EXERCISE BRIEF:
Copy each line below in which the string "tutoriel" appears.

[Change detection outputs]

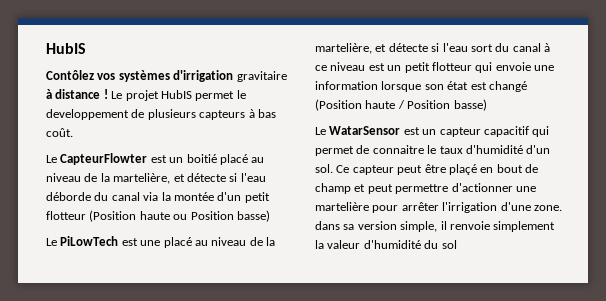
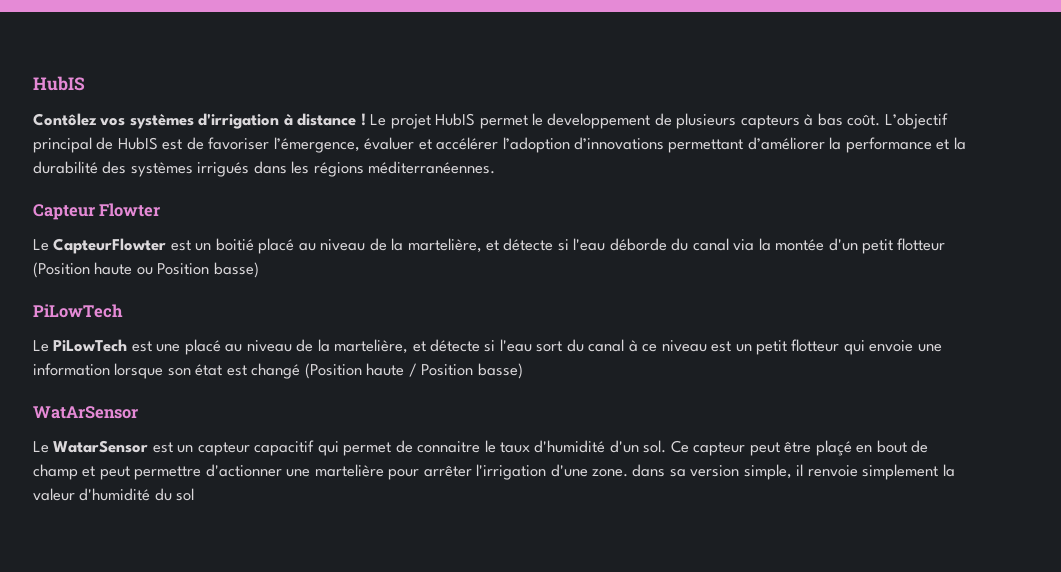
[236,71,287,82] gravitaire -> (280, 121) none
(73, 132) none -> [884,113,948,129] [33,137,966,153] [33,161,496,177] [33,203,161,220] L’objectif principal de HubIS est de favoriser l’émergence, évaluer et accélérer l’adoption d’innovations permettant d’améliorer la performance et la durabilité des systèmes irrigués dans les régions méditerranéennes. // Capteur Flowter
(270, 216) none -> [33,304,123,318] // PiLowTech
(487, 105) none -> [33,406,138,419] // WatArSensor

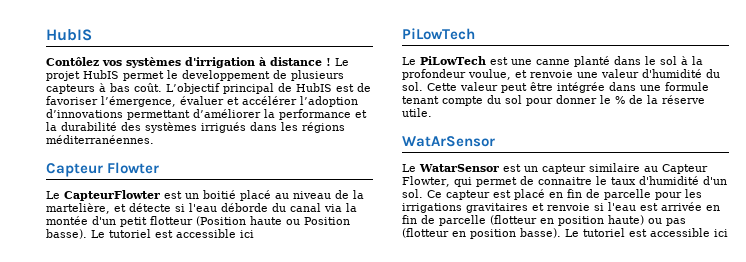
[213,262,259,278] basse) -> [46,229,254,239] basse). Le tutoriel est accessible ici
[184,339,942,355] [33,363,523,379] placé au niveau de la martelière, et détecte si l'eau sort du canal à ce niveau est un petit flotteur qui envoie une information lorsque son état est changé (Position haute / Position basse) -> [535,56,703,67] [402,69,720,80] [402,82,709,93] [402,95,705,106] [402,108,432,117] canne planté dans le sol à la profondeur voulue, et renvoie une valeur d'humidité du sol. Cette valeur peut être intégrée dans une formule tenant compte du sol pour donner le % de la réserve utile.
[254,440,315,456] capacitif -> [589,163,708,174] [402,176,450,187] similaire au Capteur Flowter,
[749,440,929,456] [33,464,955,480] [33,488,195,501] peut être plaçé en bout de champ et peut permettre d'actionner une martelière pour arrêter l'irrigation d'une zone. dans sa version simple, il renvoie simplement la valeur d'humidité du sol -> [493,189,702,200] [402,202,720,213] [402,215,686,226] [402,228,728,239] est placé en fin de parcelle pour les irrigations gravitaires et renvoie si l'eau est arrivée en fin de parcelle (flotteur en position haute) ou pas (flotteur en position basse). Le tutoriel est accessible ici

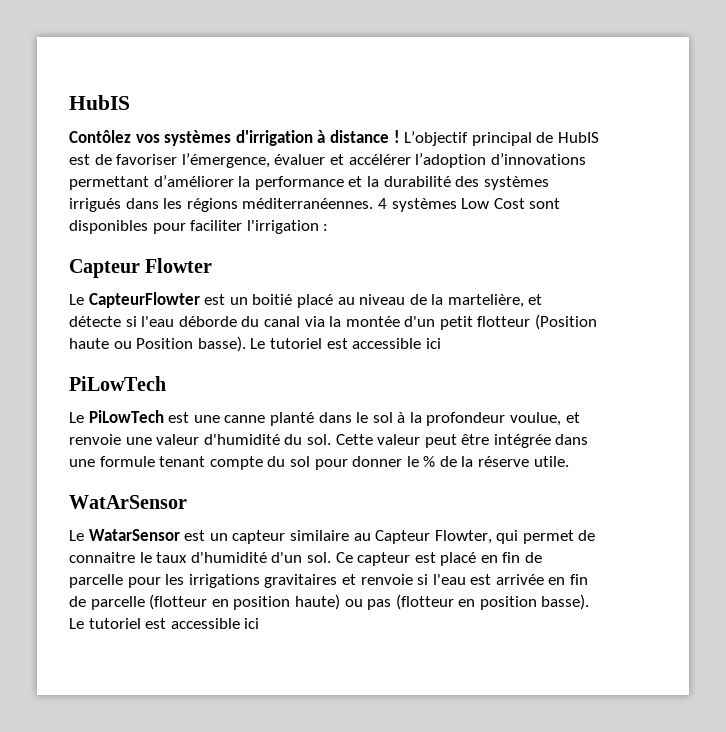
[335,58,349,66] [46,70,344,81] [46,83,162,94] Le projet HubIS permet le developpement de plusieurs capteurs à bas coût. -> (400, 136) none
(154, 139) none -> [377,198,561,212] [69,220,329,234] 4 systèmes Low Cost sont disponibles pour faciliter l'irrigation :

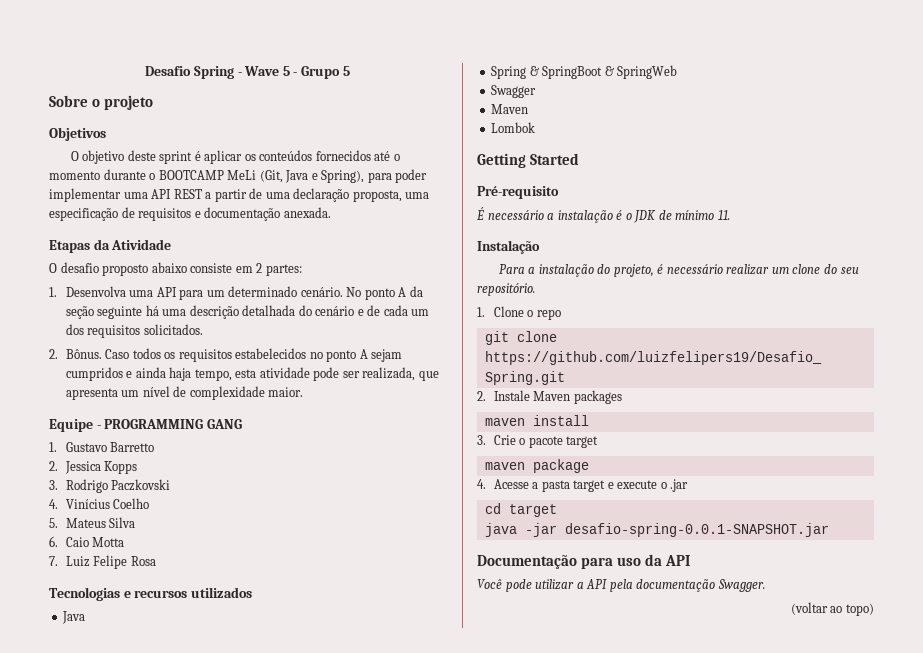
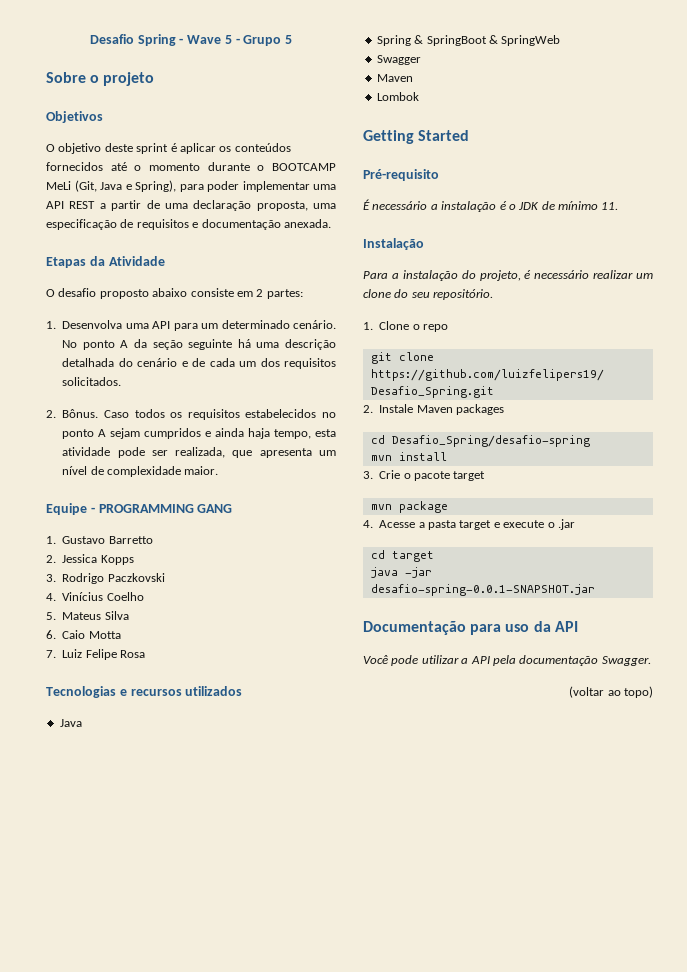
[484,418,525,426] maven -> [370,435,590,447] [370,455,392,461] cd Desafio_Spring/desafio-spring // mvn
[484,462,525,470] maven -> [370,504,392,510] mvn

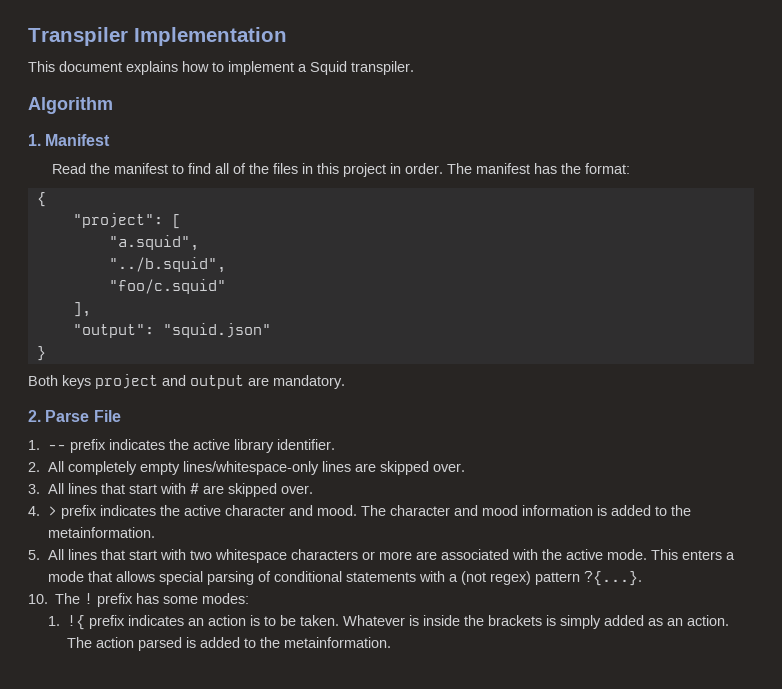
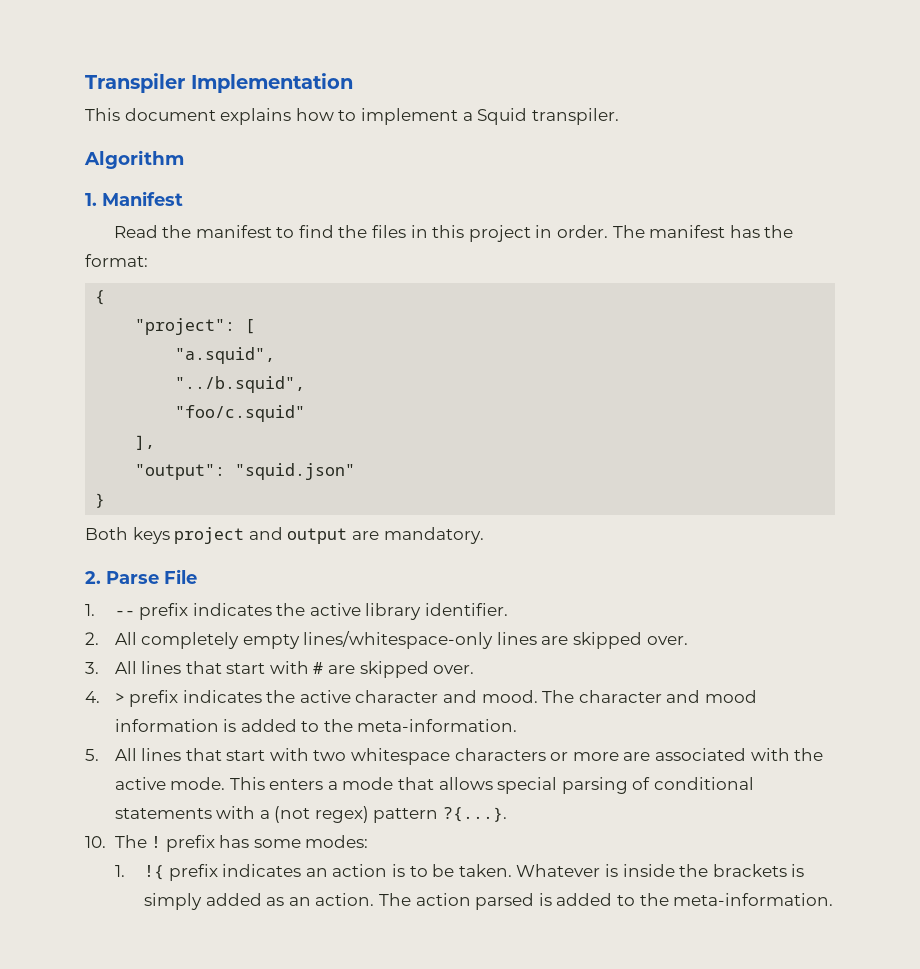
[214,163,246,174] all of -> (334, 231) none
[47,527,155,538] metainformation. -> [357,719,518,732] meta-information.
[284,637,392,648] metainformation. -> [673,893,834,906] meta-information.

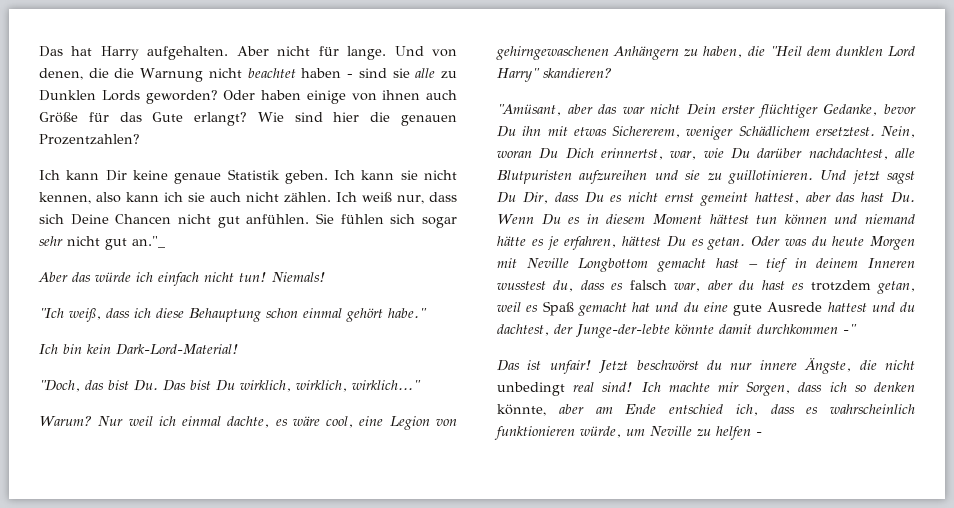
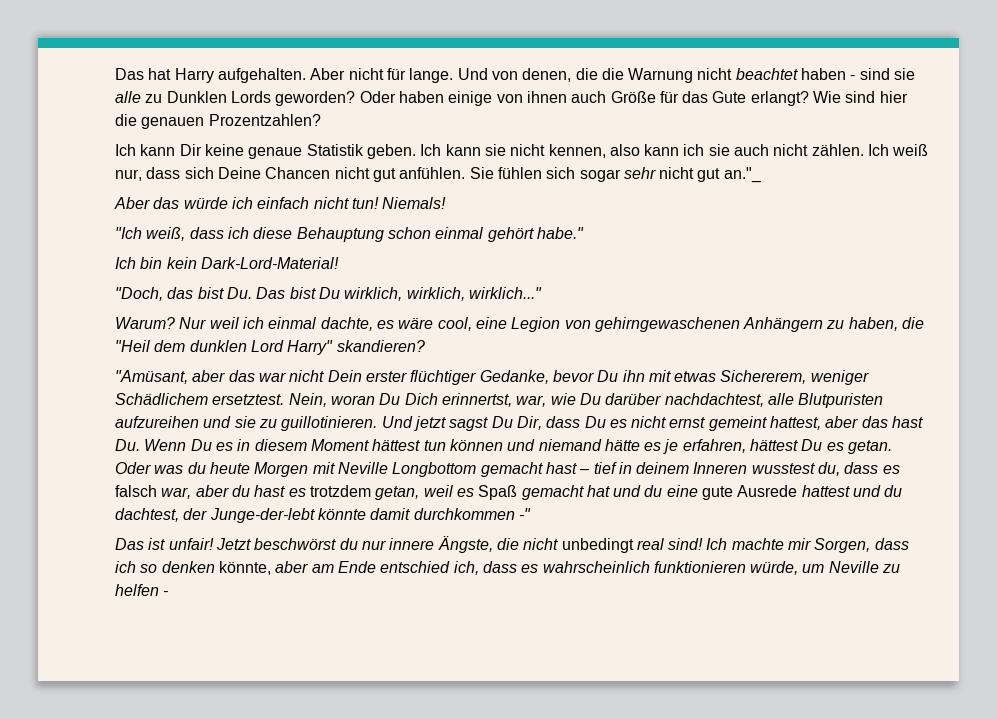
[576,324,670,338] Junge-der-lebte -> [209,508,315,523] Junge-der-lebt

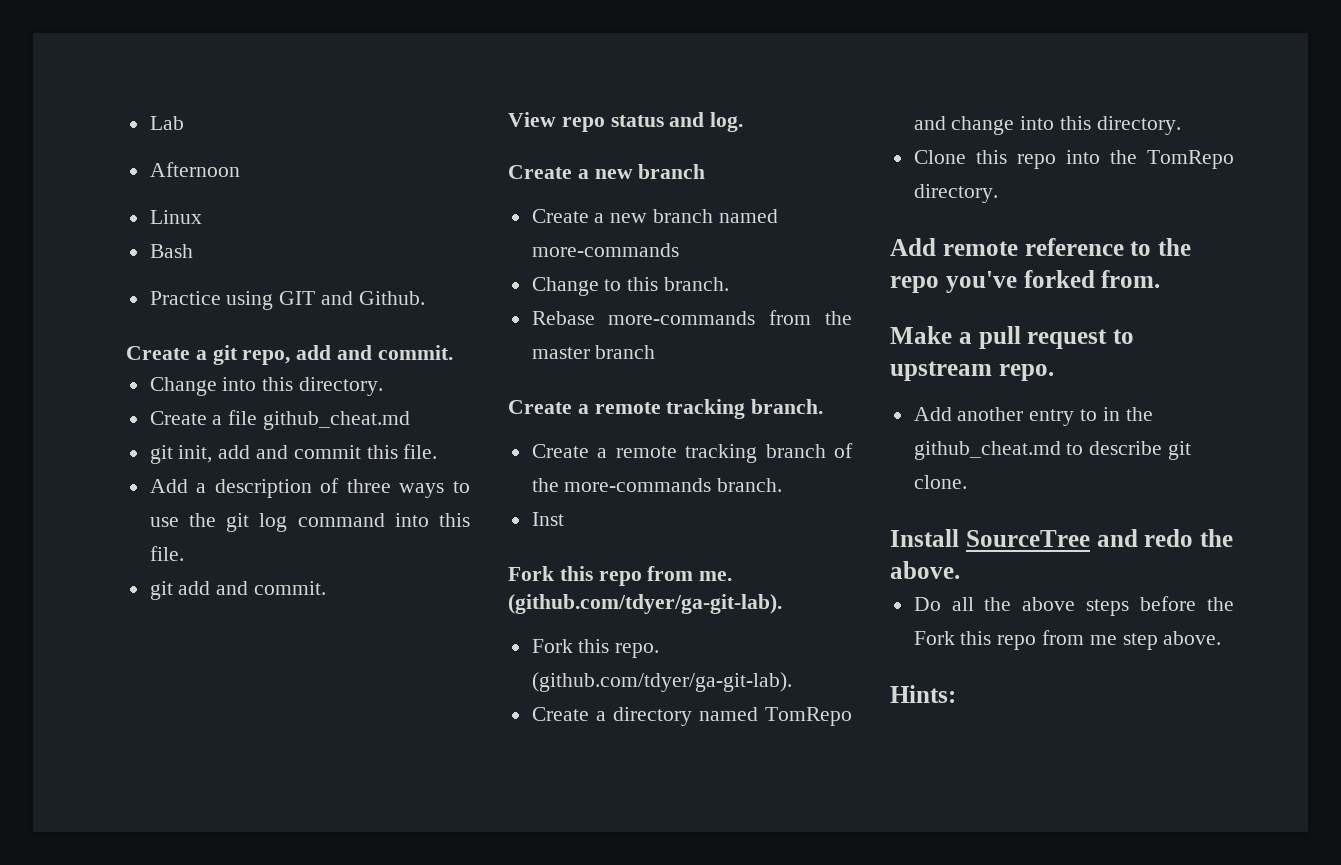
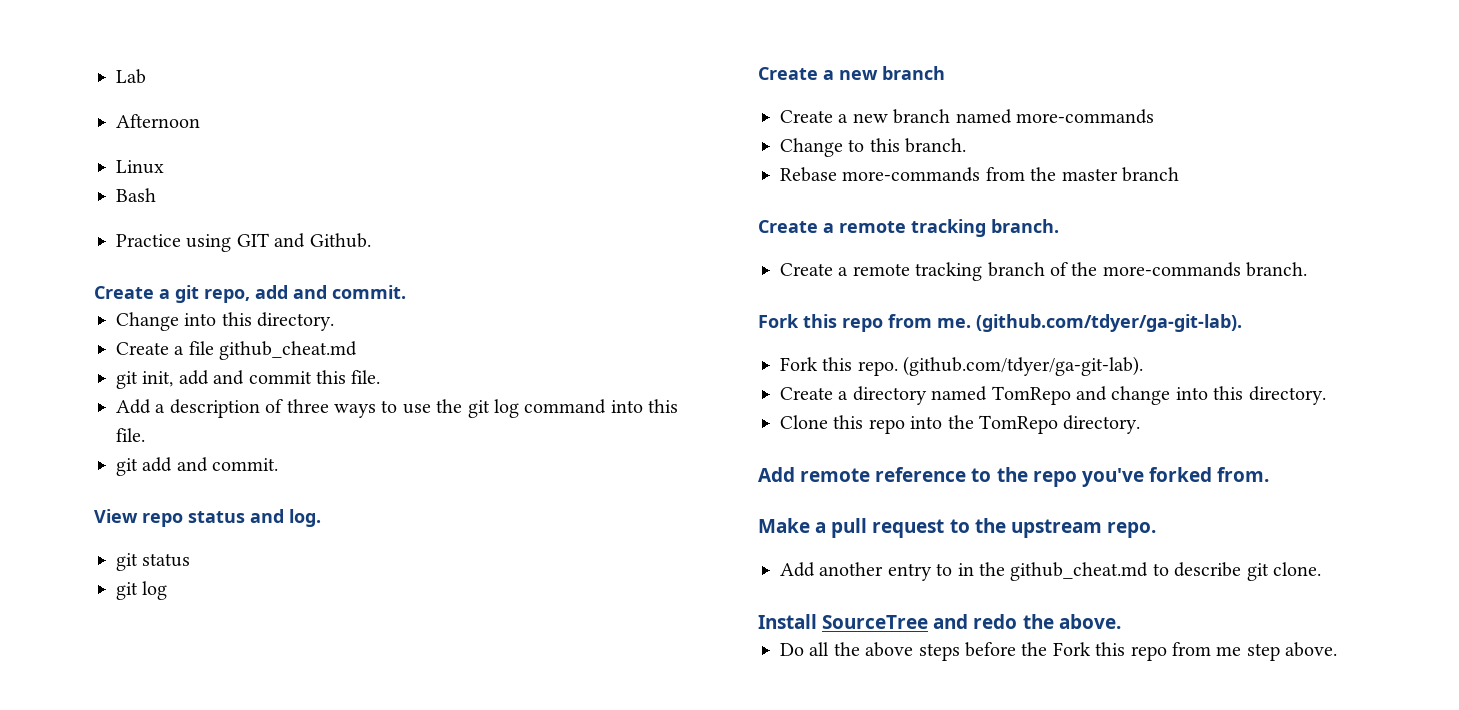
(744, 122) none -> [116,553,191,571] [116,581,168,600] // git status // git log
[531,512,564,526] // Inst -> (1308, 269) none
(1134, 336) none -> [974,518,1006,533] the
[890,685,956,703] // Hints: -> (1338, 649) none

TASK RESPONSE:
[213,262,259,278] basse) -> [46,229,254,239] basse). Le tutoriel est accessible ici
[749,440,929,456] [33,464,955,480] [33,488,195,501] peut être plaçé en bout de champ et peut permettre d'actionner une martelière pour arrêter l'irrigation d'une zone. dans sa version simple, il renvoie simplement la valeur d'humidité du sol -> [493,189,702,200] [402,202,720,213] [402,215,686,226] [402,228,728,239] est placé en fin de parcelle pour les irrigations gravitaires et renvoie si l'eau est arrivée en fin de parcelle (flotteur en position haute) ou pas (flotteur en position basse). Le tutoriel est accessible ici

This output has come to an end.